> [PROBLEM DESCRIPTION] In the listing below, find each line with the string "nhiều" and report it.

> [DATA FOR THE TASK]
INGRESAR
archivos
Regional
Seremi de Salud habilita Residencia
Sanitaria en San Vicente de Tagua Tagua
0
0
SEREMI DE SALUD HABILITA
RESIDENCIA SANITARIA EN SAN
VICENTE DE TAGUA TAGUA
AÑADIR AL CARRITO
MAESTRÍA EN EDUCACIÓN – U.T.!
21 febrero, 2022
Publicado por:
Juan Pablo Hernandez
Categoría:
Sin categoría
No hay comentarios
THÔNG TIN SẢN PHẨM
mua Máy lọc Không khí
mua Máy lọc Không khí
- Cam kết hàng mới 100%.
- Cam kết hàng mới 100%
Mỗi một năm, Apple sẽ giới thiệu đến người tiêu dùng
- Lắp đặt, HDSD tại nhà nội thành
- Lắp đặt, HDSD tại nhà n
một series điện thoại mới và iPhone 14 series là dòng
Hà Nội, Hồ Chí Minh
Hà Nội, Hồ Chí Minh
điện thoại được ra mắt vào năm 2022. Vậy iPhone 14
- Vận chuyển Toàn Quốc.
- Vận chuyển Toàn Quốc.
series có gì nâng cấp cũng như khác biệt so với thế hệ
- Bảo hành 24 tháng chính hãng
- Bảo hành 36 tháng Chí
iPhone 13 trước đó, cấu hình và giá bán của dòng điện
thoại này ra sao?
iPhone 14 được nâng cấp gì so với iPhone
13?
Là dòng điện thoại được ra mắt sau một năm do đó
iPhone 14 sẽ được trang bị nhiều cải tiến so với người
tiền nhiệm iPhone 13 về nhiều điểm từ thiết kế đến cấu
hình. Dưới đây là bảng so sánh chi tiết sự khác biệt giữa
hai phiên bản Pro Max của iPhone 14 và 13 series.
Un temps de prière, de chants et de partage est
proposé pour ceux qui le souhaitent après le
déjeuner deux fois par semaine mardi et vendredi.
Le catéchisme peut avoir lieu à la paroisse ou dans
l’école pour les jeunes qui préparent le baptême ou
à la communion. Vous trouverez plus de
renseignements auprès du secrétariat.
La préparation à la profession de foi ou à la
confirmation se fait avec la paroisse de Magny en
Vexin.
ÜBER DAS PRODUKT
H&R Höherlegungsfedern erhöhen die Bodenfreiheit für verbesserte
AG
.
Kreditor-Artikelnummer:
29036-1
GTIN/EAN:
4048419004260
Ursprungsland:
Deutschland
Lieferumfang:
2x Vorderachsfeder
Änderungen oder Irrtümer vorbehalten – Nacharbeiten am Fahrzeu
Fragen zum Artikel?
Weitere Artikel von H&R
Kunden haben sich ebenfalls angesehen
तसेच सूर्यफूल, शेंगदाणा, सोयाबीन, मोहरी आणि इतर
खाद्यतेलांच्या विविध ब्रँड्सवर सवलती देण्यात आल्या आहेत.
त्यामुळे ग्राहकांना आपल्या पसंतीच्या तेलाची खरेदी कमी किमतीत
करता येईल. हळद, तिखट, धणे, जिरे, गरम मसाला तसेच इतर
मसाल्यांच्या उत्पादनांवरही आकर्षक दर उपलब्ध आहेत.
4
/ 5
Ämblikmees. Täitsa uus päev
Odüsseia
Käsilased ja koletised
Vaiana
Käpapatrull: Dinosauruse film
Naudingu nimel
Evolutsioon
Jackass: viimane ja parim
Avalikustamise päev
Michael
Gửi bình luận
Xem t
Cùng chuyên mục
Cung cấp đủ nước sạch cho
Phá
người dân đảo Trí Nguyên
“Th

> [ANSWER SECTION]
iPhone 14 sẽ được trang bị nhiều cải tiến so với người
tiền nhiệm iPhone 13 về nhiều điểm từ thiết kế đến cấu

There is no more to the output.